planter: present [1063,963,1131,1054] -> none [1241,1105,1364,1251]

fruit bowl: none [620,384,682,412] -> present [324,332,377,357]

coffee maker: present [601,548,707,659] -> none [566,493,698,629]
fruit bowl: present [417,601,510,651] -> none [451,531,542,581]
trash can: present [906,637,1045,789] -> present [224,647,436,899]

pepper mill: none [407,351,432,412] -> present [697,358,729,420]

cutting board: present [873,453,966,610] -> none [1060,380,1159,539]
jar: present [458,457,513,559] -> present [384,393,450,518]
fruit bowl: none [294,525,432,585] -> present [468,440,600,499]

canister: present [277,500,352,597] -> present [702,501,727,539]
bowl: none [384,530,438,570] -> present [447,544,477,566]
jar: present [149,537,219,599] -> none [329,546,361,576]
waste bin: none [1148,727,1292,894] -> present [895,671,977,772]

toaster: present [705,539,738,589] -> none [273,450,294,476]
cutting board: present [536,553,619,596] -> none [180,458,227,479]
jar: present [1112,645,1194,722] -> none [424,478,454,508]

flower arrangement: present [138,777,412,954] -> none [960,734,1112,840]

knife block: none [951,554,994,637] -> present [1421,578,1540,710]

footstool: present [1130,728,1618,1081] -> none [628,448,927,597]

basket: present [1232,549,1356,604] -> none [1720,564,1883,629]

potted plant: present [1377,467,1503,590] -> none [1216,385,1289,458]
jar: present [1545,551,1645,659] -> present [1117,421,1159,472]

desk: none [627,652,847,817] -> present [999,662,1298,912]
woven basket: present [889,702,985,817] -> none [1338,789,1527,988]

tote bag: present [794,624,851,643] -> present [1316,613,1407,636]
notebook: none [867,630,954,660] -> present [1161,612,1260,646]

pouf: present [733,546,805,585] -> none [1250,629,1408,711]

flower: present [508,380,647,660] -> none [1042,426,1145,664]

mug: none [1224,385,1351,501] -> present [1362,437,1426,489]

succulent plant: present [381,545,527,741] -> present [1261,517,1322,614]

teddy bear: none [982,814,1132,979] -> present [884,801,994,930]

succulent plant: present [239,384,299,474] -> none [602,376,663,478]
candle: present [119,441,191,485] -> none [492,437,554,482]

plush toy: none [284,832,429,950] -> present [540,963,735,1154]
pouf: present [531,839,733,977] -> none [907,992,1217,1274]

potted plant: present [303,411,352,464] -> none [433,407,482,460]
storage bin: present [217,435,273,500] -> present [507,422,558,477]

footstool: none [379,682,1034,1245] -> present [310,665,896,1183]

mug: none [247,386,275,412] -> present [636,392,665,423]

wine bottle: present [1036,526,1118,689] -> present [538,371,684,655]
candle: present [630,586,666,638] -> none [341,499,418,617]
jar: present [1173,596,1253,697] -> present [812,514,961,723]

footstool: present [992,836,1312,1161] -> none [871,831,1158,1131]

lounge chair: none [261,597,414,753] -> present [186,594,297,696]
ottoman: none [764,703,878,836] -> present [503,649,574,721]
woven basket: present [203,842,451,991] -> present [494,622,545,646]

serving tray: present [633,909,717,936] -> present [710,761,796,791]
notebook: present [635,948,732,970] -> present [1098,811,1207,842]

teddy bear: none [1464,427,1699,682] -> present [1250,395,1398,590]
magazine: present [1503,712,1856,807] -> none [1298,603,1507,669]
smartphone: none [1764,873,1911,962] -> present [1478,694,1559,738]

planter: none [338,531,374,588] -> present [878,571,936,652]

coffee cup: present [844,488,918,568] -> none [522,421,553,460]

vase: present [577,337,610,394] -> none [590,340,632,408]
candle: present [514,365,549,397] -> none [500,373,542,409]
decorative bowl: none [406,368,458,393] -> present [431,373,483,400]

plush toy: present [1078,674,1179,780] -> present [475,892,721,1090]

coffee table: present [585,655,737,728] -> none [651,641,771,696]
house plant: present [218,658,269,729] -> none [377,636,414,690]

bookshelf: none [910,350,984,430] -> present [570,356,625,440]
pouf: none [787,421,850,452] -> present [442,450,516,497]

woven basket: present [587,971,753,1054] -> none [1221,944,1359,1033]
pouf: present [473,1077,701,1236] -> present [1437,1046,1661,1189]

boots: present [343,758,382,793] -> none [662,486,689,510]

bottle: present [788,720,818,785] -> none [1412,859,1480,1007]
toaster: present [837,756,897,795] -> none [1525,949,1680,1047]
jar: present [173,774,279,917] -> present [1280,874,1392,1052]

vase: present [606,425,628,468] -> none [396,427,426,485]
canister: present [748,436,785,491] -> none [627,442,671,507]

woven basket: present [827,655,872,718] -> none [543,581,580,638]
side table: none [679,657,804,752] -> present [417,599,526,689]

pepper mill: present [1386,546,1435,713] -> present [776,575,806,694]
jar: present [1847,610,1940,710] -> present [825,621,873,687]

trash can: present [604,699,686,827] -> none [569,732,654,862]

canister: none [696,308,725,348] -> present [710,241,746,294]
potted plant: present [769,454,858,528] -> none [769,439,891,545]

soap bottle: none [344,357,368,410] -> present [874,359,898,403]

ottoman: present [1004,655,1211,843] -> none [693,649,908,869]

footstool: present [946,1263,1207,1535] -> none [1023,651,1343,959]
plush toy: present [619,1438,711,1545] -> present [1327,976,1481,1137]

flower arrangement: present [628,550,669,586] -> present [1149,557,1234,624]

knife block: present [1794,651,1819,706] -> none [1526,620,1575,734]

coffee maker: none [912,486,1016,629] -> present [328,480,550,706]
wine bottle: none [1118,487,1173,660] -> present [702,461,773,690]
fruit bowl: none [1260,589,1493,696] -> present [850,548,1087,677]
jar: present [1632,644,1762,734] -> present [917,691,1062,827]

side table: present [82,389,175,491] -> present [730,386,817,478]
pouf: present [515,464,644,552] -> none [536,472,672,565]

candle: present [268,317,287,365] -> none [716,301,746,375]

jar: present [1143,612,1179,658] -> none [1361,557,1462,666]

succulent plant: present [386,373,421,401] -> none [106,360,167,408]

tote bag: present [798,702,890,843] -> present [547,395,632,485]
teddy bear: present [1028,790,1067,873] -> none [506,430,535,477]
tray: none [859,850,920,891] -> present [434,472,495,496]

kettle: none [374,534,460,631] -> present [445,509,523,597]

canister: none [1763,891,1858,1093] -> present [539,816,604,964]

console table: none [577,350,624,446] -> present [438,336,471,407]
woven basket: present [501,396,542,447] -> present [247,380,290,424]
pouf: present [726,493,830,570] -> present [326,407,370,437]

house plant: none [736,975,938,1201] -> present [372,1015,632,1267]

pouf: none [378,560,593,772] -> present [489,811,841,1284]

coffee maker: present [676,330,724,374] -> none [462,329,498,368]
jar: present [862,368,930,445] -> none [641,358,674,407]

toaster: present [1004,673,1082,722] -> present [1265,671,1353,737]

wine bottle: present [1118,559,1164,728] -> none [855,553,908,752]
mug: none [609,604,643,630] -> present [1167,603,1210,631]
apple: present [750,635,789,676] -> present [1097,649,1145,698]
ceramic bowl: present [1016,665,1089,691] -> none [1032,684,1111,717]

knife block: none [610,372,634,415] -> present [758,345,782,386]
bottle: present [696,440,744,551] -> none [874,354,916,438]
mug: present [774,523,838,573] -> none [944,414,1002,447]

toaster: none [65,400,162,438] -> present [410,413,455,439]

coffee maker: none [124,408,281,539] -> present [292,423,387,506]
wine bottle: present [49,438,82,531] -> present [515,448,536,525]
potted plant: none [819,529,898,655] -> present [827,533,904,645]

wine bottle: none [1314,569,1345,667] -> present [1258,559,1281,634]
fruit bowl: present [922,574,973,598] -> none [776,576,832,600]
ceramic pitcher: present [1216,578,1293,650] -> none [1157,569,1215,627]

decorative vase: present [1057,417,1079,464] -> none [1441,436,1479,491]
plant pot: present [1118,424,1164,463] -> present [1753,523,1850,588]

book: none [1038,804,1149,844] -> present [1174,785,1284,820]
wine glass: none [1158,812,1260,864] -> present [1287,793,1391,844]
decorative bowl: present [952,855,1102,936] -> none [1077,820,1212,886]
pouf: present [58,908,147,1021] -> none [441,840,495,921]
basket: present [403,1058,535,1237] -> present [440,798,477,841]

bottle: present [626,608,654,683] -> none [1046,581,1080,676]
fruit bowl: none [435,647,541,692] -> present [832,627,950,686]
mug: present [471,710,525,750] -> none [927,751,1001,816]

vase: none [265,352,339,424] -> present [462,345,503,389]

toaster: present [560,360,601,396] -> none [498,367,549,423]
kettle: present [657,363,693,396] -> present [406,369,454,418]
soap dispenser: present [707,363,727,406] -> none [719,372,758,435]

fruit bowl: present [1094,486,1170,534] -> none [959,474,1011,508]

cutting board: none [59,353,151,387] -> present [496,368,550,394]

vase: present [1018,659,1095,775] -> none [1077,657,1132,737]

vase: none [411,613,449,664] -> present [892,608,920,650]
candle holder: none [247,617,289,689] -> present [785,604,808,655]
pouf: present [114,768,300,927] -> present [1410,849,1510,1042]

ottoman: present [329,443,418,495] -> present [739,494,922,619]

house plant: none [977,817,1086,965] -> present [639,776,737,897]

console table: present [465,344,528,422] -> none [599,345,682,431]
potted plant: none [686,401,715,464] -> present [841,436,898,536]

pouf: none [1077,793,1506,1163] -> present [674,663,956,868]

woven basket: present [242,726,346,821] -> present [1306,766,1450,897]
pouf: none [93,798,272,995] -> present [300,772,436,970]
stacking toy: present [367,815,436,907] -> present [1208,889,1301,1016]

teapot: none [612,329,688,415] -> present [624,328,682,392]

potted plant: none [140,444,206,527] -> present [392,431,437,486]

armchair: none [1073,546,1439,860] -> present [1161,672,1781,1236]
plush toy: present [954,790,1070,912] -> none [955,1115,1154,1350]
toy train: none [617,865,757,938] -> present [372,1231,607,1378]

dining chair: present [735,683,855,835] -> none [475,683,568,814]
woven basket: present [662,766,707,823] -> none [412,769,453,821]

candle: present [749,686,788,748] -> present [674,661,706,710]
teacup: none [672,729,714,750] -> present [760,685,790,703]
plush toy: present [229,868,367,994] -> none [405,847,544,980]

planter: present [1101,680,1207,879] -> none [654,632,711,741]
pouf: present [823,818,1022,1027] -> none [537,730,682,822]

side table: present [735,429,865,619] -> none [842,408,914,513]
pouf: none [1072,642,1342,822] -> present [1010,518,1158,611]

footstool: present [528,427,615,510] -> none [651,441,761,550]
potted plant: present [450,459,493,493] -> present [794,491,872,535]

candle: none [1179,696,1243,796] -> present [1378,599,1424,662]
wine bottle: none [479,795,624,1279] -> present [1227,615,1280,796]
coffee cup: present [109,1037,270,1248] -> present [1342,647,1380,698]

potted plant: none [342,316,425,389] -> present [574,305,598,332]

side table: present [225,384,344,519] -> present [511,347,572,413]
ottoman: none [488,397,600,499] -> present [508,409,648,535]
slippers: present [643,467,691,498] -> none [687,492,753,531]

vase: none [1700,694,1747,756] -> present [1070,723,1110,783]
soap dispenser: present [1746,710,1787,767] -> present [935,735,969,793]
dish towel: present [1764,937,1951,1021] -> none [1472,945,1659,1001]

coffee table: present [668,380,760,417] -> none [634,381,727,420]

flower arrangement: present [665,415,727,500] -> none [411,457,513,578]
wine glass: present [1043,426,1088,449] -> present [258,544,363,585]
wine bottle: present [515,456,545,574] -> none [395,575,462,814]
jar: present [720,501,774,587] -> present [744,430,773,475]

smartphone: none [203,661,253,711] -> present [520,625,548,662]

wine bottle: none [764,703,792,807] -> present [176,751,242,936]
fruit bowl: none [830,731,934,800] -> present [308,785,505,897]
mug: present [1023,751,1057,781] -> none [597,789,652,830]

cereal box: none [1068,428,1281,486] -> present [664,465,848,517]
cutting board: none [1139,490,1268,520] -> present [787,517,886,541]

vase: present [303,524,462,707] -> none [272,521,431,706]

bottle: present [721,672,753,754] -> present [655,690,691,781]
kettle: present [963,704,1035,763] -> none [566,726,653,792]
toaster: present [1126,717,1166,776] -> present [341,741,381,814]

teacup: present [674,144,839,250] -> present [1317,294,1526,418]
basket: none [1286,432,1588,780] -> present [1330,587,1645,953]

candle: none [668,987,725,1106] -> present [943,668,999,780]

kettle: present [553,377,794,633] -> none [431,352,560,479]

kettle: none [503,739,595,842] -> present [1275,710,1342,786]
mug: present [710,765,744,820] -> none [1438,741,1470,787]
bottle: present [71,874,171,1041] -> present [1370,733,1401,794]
———
• [AIM OF THE EXERCISE] From the records above, retype only the lines starting at the line that contains "jar: present [1545,551,1645,659]" and ending at the line that contains "notebook: present [635,948,732,970]", both included.

• [REPLY TO THE TASK]
jar: present [1545,551,1645,659] -> present [1117,421,1159,472]

desk: none [627,652,847,817] -> present [999,662,1298,912]
woven basket: present [889,702,985,817] -> none [1338,789,1527,988]

tote bag: present [794,624,851,643] -> present [1316,613,1407,636]
notebook: none [867,630,954,660] -> present [1161,612,1260,646]

pouf: present [733,546,805,585] -> none [1250,629,1408,711]

flower: present [508,380,647,660] -> none [1042,426,1145,664]

mug: none [1224,385,1351,501] -> present [1362,437,1426,489]

succulent plant: present [381,545,527,741] -> present [1261,517,1322,614]

teddy bear: none [982,814,1132,979] -> present [884,801,994,930]

succulent plant: present [239,384,299,474] -> none [602,376,663,478]
candle: present [119,441,191,485] -> none [492,437,554,482]

plush toy: none [284,832,429,950] -> present [540,963,735,1154]
pouf: present [531,839,733,977] -> none [907,992,1217,1274]

potted plant: present [303,411,352,464] -> none [433,407,482,460]
storage bin: present [217,435,273,500] -> present [507,422,558,477]

footstool: none [379,682,1034,1245] -> present [310,665,896,1183]

mug: none [247,386,275,412] -> present [636,392,665,423]

wine bottle: present [1036,526,1118,689] -> present [538,371,684,655]
candle: present [630,586,666,638] -> none [341,499,418,617]
jar: present [1173,596,1253,697] -> present [812,514,961,723]

footstool: present [992,836,1312,1161] -> none [871,831,1158,1131]

lounge chair: none [261,597,414,753] -> present [186,594,297,696]
ottoman: none [764,703,878,836] -> present [503,649,574,721]
woven basket: present [203,842,451,991] -> present [494,622,545,646]

serving tray: present [633,909,717,936] -> present [710,761,796,791]
notebook: present [635,948,732,970] -> present [1098,811,1207,842]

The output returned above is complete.